Fatiota nova a estrear era vestida para receber a Visita - Pascal. Uma banda de música fazia a sua aparição na cidade ajudando ao ar festivo do dia. De longe a longe ouvia-se o rebentar de foguetório avisando a chegada do compasso ao lugar. Neste dia é costume os afilhados receberem os folares das mãos dos padrinhos. Também nesta época existe gastronomia própria como: o pão-de-ló, as amêndoas, os folares, as pitinhas feitas de pão e os ovos (chamados da Páscoa) como símbolo de vida. O compasso é formado pelo senhor Abade trajando a rigor com a sua indumentária enfeitada com bordados feitos por mãos de fadas, pelo homem da cruz, da caldeira, do peditório e por dois miúdos que vão tocando as campainhas alertando para o aproximar do compasso, todos eles vestindo opas. Uma tradição que se está a perder é aquela de acompanhar o compasso ao vizinho seguinte, isto porque na rua apareceram novos moradores que não trazem esses costumes enraizados, o que é pena. Quando o Colégio do Carmo, ainda funcionava na Rua do Paço, os seus criados senhor Amadeu e senhor Joaquim, que olhavam pela quinta donde saíam os legumes, frutos e outros mimos para a alimentação dos alunos internos e externos que frequentavam o refeitório do colégio, enchiam grandes cestos de vimes com hera apanhada nos muros que rodeavam a quinta. Logo de manhã cedo os mesmos eram trazidos para a rua a qual era coberta de verde não deixando ver a cor das pedras seculares da calçada. Hoje já nada disto se passa é claro, e cada morador apanha flores, com as quais enfeita o passeio junto à sua porta. É também hábito ir beijar a cruz a casa de todos os familiares, andando a família neste domingo a saltar de casa em casa. Muitas pessoas tinham o bom costume de ir à cadeia esperar o compasso misturando-se com os presos sob o olhar atento do Sr. Grenha o carcereiro, quando esta ainda existia na cidade, e aos bombeiros no final do almoço quando estes ainda moravam na Av. Sacadura Cabral. Os compassos que tinham o giro da cidade tinham pousos certos para almoçar. Uns iam dar ao dente a casa da Dna. Maria Teresa já falecida e os outros na pensão Aires também ela já desaparecida. Havia padres que nas casas mais pobres em vez de levantar qualquer donativo deixavam comida e dinheiro para ajudar. Eram os verdadeiros milagres da Páscoa.

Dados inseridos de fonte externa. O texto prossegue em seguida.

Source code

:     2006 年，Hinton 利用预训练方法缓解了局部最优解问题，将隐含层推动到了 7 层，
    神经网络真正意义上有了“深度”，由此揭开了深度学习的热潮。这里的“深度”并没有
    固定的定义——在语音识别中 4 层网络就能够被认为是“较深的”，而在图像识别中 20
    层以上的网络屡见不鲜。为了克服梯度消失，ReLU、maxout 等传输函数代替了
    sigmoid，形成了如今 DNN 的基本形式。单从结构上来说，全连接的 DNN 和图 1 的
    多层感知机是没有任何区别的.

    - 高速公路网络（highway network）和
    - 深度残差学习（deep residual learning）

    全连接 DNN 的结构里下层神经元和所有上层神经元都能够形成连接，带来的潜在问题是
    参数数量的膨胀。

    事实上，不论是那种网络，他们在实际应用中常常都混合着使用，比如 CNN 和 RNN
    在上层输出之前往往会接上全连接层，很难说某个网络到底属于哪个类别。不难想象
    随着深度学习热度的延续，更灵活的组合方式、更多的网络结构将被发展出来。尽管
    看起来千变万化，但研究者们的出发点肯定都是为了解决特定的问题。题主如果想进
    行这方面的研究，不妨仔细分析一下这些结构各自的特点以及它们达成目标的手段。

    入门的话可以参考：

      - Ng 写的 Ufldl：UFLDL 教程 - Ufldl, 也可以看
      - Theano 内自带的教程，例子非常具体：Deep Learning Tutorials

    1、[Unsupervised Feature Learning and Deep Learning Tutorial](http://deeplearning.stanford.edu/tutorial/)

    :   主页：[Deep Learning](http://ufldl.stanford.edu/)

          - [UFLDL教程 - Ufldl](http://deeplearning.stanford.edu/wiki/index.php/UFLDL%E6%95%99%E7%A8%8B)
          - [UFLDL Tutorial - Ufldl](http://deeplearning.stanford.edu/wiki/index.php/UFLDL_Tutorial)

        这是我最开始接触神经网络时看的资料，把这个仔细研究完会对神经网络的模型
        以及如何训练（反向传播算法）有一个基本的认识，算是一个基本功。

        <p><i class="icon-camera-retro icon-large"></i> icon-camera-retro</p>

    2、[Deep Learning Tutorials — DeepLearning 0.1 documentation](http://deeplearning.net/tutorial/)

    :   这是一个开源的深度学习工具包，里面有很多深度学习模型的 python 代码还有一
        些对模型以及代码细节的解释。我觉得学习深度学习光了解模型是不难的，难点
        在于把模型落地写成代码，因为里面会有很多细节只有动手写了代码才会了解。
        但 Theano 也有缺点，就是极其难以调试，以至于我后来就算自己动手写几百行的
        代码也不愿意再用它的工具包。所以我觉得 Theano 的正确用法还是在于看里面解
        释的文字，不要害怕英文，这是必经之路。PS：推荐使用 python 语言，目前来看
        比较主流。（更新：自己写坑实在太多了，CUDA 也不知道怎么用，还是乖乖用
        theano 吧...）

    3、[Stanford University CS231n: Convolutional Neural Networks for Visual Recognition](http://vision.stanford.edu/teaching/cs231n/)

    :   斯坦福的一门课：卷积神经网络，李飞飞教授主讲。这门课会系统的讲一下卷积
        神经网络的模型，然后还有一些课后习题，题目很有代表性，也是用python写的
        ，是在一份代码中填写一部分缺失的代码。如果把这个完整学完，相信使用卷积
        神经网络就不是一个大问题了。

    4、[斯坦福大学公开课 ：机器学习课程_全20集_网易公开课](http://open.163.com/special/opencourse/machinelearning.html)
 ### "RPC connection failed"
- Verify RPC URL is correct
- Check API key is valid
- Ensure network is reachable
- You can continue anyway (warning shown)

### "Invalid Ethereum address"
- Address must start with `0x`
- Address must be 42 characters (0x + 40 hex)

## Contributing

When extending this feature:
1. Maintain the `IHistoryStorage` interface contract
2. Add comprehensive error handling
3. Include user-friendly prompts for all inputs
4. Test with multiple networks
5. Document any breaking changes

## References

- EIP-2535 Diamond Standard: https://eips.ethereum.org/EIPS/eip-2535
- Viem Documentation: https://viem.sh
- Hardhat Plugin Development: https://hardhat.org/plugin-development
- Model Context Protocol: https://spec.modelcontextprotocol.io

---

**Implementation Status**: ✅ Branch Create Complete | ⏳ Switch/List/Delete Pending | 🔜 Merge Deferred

Se hoje em dia ainda há coisas democráticas uma delas é sem dúvida o compasso que vai a todas as casas quer sejam pobres ou ricas sem distinção e sempre da mesma maneira.

- Aleluia!... - Aleluia!... - Louvado seja Nosso Senhor Jesus Cristo.

E os da casa respondem:

- Para sempre seja louvada Sua Mãe Maria Santíssima.